> _SUPPLIED TEXT_:

Panel: Climate Crisis in the Americas

A group of students in Professors Bethany Moreton's and Pamela Voekel's Fall 2022 classes invited and organized a panel of professors, activists, and farmers across North and South America to speak on water crises, land management, and climate justice in Filene Auditorium on October 25, 2022. Over 90 students shared dinner beforehand and then gathered in the auditorium for the panel discussion, which included Professors Moreton and Voekel, five guest speakers, and Q&A with the students. Focusing on the political ecology of water access, this discussion invoked environmental paradigms and histories of dispossession in understanding the racial and economic disparities underlying the climate crisis today.

Panelists included:

Lorena Quiroz is the founder of the Immigrant Alliance for Justice and Equity in Jackson, Mississippi. Born in Ecuador and raised in New York, she is a 22-year Mississippi resident, organizer, and mother to three girls. By providing water safety education and distributing resources first-hand, the Alliance serves to amplify voices of marginalized, multi-racial, and immigrant communities by active participation in civic engagement. Grappling with white flight, white supremacy, and disinvestment, Lorena works to deconstruct barriers that perpetuate racial, xenophobic, gender, and socio-economic disparities and oppression.

> _INFORMATION SUPPLIED_:
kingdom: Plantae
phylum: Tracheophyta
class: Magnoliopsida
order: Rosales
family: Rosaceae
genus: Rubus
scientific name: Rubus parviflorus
* * *
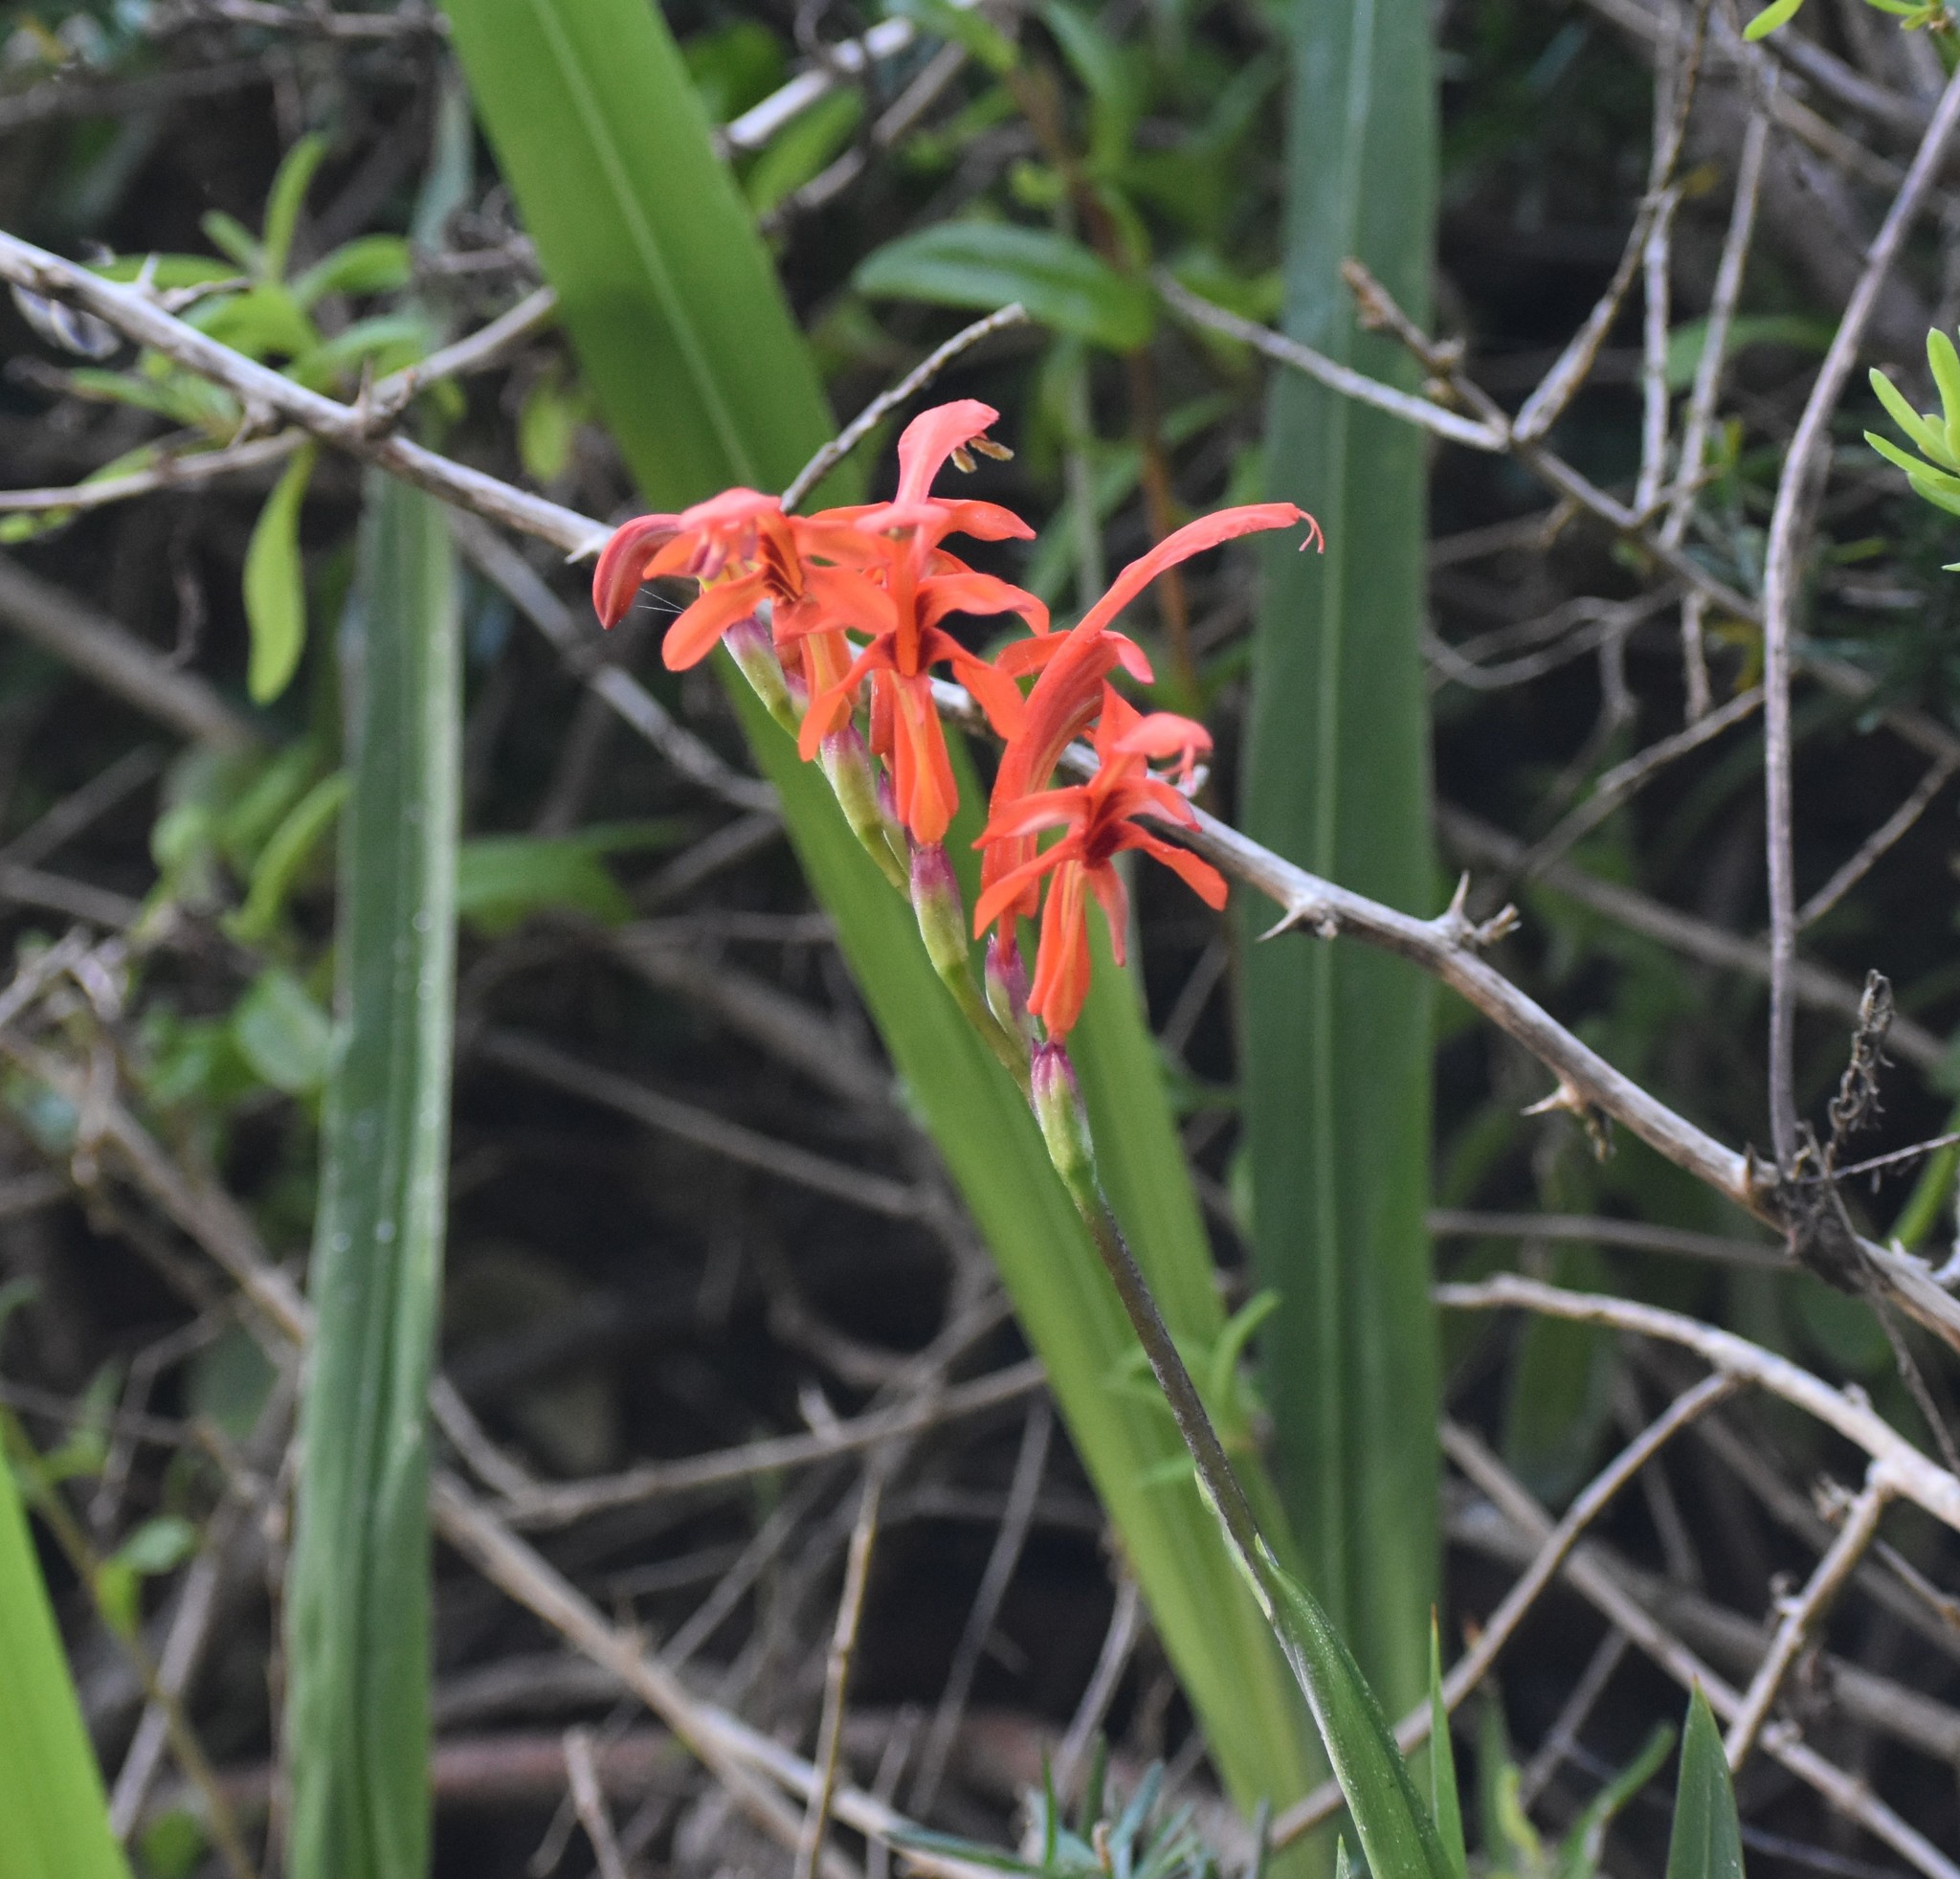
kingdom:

> _PROMPT 1_:
List the kinds of disparities and oppression that Lorena Quiroz works to deconstruct, according to the panel announcement.
> _PROMPT 2_:
Reproduce the passage of the panel announcement between "A group of students" and "climate crisis today.", inclusive.

> _WRITTEN REPLY 1_:
- Racial
- Xenophobic
- Gender
- Socio-economic

> _WRITTEN REPLY 2_:
A group of students in Professors Bethany Moreton's and Pamela Voekel's Fall 2022 classes invited and organized a panel of professors, activists, and farmers across North and South America to speak on water crises, land management, and climate justice in Filene Auditorium on October 25, 2022. Over 90 students shared dinner beforehand and then gathered in the auditorium for the panel discussion, which included Professors Moreton and Voekel, five guest speakers, and Q&A with the students. Focusing on the political ecology of water access, this discussion invoked environmental paradigms and histories of dispossession in understanding the racial and economic disparities underlying the climate crisis today.